■ Exercise aim: Produce as output only the lines below starting at the line with "38. Việc cho" and continuing through the line with "moreCHUẨN MỰC KẾ", each one exactly as written.

(Dataset entries)
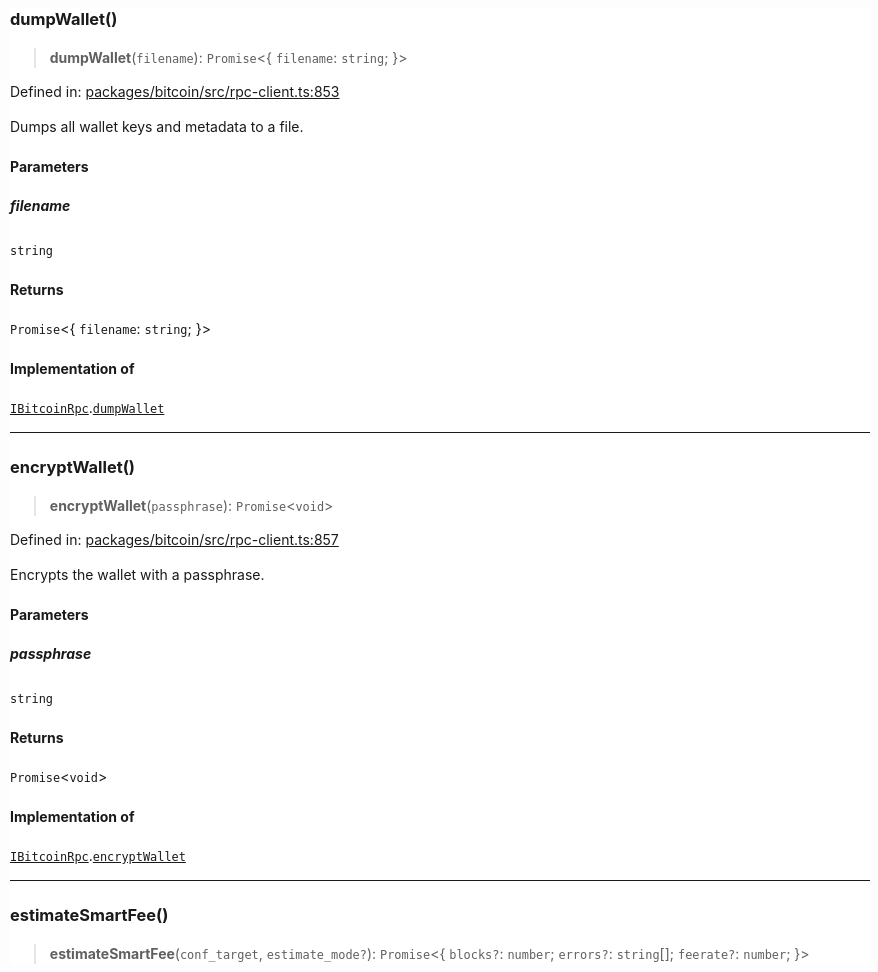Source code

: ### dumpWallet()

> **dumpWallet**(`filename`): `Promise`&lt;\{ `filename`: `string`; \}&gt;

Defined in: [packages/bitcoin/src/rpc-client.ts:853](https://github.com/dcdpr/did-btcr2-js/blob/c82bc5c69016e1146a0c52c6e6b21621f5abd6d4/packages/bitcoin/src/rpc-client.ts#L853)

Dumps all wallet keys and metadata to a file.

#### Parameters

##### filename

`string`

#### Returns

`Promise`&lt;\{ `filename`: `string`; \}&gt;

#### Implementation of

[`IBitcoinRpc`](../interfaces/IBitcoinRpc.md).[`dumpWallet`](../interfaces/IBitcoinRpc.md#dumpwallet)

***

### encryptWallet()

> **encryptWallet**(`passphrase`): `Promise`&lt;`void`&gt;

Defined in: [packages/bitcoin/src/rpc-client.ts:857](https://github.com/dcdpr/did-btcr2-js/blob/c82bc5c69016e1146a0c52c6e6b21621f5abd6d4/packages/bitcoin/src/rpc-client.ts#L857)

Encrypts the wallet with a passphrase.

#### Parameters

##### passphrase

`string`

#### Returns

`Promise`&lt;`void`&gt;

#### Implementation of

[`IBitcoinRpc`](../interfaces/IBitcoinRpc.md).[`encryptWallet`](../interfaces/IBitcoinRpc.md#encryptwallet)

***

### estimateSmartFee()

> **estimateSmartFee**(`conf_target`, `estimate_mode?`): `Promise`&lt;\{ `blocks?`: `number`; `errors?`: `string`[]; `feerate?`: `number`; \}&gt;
---
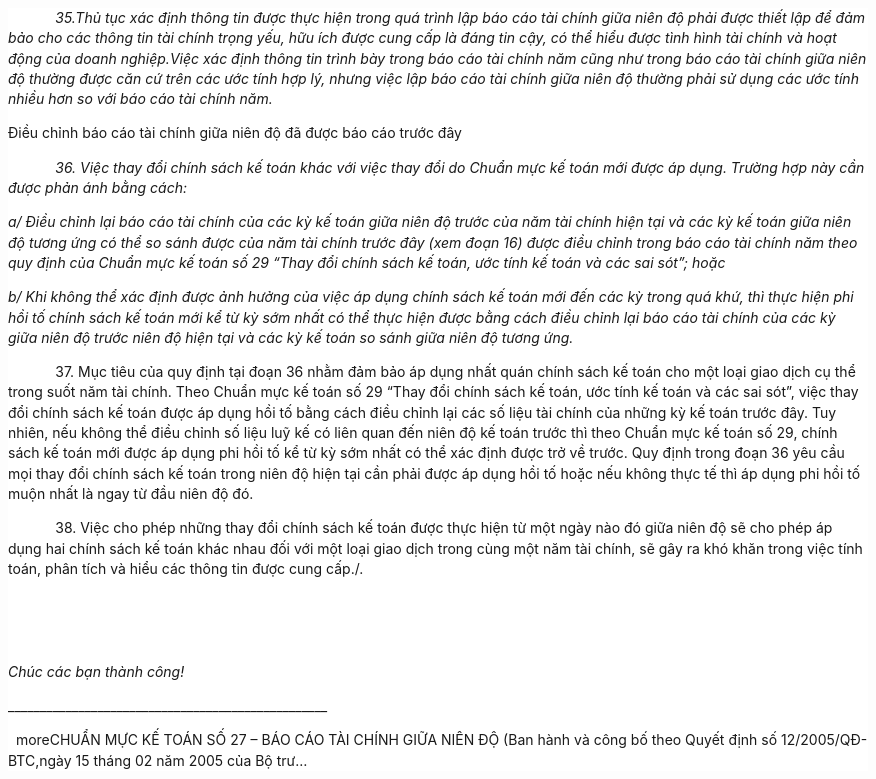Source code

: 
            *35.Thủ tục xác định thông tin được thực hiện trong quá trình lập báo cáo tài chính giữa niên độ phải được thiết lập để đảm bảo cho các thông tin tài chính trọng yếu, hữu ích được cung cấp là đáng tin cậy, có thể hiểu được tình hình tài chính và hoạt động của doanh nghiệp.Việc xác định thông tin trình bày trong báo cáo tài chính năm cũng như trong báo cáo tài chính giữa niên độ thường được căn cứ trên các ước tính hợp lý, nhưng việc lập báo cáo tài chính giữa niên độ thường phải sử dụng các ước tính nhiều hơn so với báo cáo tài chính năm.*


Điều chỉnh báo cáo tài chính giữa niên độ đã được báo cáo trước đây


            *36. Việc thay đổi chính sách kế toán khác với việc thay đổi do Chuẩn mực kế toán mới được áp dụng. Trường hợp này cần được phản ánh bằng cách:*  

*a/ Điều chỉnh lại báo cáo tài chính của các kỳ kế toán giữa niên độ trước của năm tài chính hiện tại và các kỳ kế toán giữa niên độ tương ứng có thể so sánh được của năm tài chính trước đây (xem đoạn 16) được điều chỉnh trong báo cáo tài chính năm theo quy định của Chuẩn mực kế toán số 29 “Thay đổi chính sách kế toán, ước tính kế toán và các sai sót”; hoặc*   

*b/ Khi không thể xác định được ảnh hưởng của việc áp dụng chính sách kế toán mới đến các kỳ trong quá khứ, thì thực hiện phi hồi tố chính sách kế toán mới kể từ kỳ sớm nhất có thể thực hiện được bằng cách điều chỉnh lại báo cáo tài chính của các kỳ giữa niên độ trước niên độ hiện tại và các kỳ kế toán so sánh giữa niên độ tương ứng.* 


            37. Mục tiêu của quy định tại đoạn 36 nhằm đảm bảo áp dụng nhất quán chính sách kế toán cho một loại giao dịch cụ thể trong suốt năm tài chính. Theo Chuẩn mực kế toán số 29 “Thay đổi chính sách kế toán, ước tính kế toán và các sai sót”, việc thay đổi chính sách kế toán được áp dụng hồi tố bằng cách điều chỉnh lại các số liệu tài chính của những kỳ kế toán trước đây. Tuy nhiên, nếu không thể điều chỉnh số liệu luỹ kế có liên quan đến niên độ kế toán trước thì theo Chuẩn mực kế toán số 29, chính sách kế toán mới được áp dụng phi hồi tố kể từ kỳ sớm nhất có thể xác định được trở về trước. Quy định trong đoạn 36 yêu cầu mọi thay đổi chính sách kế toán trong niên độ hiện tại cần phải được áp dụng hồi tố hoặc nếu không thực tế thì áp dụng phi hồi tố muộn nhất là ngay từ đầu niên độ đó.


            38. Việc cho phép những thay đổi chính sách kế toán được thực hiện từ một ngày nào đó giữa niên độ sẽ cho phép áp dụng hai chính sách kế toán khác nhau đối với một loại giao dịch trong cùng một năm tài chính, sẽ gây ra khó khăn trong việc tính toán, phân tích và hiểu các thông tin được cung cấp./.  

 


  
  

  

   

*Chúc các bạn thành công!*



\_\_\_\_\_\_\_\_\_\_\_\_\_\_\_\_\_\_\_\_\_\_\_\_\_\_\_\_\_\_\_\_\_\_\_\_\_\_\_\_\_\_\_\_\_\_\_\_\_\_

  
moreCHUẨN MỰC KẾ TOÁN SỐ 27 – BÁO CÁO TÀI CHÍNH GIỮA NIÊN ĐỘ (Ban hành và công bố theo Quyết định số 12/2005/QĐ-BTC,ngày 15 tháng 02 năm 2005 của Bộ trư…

■ Response to the exercise:
            38. Việc cho phép những thay đổi chính sách kế toán được thực hiện từ một ngày nào đó giữa niên độ sẽ cho phép áp dụng hai chính sách kế toán khác nhau đối với một loại giao dịch trong cùng một năm tài chính, sẽ gây ra khó khăn trong việc tính toán, phân tích và hiểu các thông tin được cung cấp./.  

 


  
  

  

   

*Chúc các bạn thành công!*



\_\_\_\_\_\_\_\_\_\_\_\_\_\_\_\_\_\_\_\_\_\_\_\_\_\_\_\_\_\_\_\_\_\_\_\_\_\_\_\_\_\_\_\_\_\_\_\_\_\_

  
moreCHUẨN MỰC KẾ TOÁN SỐ 27 – BÁO CÁO TÀI CHÍNH GIỮA NIÊN ĐỘ (Ban hành và công bố theo Quyết định số 12/2005/QĐ-BTC,ngày 15 tháng 02 năm 2005 của Bộ trư…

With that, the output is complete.